Find every line below that contains the word "Medeiros" and copy it out.

— Recorded data —

++++

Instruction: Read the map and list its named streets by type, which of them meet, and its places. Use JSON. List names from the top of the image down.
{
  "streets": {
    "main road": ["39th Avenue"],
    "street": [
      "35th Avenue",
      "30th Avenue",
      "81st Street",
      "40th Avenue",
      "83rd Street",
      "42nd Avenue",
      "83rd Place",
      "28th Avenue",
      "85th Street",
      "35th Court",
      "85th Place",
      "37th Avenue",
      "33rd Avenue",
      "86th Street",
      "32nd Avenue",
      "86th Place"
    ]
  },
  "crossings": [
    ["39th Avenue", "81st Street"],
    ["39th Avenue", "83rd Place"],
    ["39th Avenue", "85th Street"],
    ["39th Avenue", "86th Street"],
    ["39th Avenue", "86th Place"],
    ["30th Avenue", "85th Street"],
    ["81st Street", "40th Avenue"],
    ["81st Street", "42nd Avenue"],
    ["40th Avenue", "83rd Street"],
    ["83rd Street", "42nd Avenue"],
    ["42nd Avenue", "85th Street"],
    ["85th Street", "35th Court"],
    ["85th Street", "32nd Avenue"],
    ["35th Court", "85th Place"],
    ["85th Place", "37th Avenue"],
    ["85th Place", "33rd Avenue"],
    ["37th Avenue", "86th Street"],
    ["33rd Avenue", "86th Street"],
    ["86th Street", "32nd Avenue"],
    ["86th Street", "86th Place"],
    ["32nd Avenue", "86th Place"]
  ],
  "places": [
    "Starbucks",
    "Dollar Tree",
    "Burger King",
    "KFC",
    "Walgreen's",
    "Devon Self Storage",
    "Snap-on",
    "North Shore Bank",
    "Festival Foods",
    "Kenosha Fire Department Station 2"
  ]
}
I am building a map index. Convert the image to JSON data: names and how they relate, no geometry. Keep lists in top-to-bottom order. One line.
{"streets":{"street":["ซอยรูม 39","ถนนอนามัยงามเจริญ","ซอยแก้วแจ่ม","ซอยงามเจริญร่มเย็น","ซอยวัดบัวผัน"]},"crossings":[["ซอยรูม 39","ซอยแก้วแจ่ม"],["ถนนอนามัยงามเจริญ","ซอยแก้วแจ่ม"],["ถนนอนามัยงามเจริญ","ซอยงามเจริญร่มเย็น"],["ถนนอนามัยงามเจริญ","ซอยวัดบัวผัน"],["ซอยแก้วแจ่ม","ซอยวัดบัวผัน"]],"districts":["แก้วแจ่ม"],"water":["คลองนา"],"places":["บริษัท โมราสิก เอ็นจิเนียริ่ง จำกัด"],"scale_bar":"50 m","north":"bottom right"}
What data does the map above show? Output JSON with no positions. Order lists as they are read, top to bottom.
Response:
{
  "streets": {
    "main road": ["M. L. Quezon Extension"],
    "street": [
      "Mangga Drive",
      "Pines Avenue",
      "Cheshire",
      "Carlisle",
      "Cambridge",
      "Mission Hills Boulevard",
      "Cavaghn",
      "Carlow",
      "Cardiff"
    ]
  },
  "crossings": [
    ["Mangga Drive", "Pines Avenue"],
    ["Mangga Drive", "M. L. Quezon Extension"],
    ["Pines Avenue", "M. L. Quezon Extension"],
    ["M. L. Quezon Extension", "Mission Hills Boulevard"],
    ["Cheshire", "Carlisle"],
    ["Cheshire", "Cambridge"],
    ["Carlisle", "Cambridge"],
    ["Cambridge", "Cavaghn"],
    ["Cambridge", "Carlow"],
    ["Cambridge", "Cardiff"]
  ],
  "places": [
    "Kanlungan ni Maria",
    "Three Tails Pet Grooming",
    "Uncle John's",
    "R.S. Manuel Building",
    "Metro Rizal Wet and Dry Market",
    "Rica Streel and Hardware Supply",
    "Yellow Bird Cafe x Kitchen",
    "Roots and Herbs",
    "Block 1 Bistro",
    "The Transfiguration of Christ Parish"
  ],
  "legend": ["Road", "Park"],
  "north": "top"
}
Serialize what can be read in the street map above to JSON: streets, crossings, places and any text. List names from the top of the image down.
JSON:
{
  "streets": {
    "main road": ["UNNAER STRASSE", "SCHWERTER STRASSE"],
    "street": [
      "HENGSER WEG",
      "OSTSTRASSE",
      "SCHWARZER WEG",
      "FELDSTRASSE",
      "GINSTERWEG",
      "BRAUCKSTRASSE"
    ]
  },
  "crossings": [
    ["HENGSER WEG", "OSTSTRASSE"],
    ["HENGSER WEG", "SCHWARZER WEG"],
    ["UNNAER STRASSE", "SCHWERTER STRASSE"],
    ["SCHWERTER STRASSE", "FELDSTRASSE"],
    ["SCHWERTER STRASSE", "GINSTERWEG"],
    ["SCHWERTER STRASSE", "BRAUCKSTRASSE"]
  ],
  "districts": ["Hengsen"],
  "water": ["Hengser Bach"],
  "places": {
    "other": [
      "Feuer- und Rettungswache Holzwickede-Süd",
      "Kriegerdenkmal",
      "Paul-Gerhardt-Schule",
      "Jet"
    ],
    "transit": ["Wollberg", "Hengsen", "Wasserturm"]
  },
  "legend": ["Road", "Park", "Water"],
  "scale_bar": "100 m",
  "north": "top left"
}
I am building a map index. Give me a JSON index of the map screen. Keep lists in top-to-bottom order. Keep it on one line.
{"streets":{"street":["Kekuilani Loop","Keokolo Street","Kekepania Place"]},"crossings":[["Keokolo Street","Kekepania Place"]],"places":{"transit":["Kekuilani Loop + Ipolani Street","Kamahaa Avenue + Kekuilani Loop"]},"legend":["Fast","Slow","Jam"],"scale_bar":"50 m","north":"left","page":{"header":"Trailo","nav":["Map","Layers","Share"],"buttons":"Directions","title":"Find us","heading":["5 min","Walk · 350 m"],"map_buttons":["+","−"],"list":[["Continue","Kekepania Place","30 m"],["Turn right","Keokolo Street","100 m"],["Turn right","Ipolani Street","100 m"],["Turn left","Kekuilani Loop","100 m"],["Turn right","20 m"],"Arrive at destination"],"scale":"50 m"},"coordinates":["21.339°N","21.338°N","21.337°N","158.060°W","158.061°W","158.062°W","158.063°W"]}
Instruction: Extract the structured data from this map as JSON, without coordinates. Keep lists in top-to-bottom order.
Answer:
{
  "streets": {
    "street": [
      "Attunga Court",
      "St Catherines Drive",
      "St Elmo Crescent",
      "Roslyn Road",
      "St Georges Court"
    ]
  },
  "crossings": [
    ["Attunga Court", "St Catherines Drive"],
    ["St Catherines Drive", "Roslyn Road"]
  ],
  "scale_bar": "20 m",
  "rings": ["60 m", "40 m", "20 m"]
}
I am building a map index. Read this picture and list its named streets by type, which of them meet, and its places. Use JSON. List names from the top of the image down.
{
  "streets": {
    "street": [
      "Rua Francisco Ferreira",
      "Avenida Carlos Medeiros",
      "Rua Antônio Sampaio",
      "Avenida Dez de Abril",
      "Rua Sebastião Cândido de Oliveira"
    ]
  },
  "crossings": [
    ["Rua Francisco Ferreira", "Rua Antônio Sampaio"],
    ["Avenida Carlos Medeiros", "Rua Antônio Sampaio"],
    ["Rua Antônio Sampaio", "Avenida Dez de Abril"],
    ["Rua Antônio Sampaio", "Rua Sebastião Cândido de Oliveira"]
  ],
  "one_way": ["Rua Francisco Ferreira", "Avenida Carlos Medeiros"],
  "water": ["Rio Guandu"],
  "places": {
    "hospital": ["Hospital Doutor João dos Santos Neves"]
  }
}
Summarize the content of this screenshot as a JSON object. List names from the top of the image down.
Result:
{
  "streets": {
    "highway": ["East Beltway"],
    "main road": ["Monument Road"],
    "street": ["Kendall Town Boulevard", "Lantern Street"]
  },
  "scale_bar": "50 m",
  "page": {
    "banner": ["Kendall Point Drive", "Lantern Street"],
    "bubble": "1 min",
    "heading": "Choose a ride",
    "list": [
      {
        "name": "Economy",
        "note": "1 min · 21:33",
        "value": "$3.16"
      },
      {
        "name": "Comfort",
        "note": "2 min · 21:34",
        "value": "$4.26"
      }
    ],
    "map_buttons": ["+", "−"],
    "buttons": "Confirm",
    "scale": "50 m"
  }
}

++++

— Answer section —
      "Avenida Carlos Medeiros",
    ["Avenida Carlos Medeiros", "Rua Antônio Sampaio"],
  "one_way": ["Rua Francisco Ferreira", "Avenida Carlos Medeiros"],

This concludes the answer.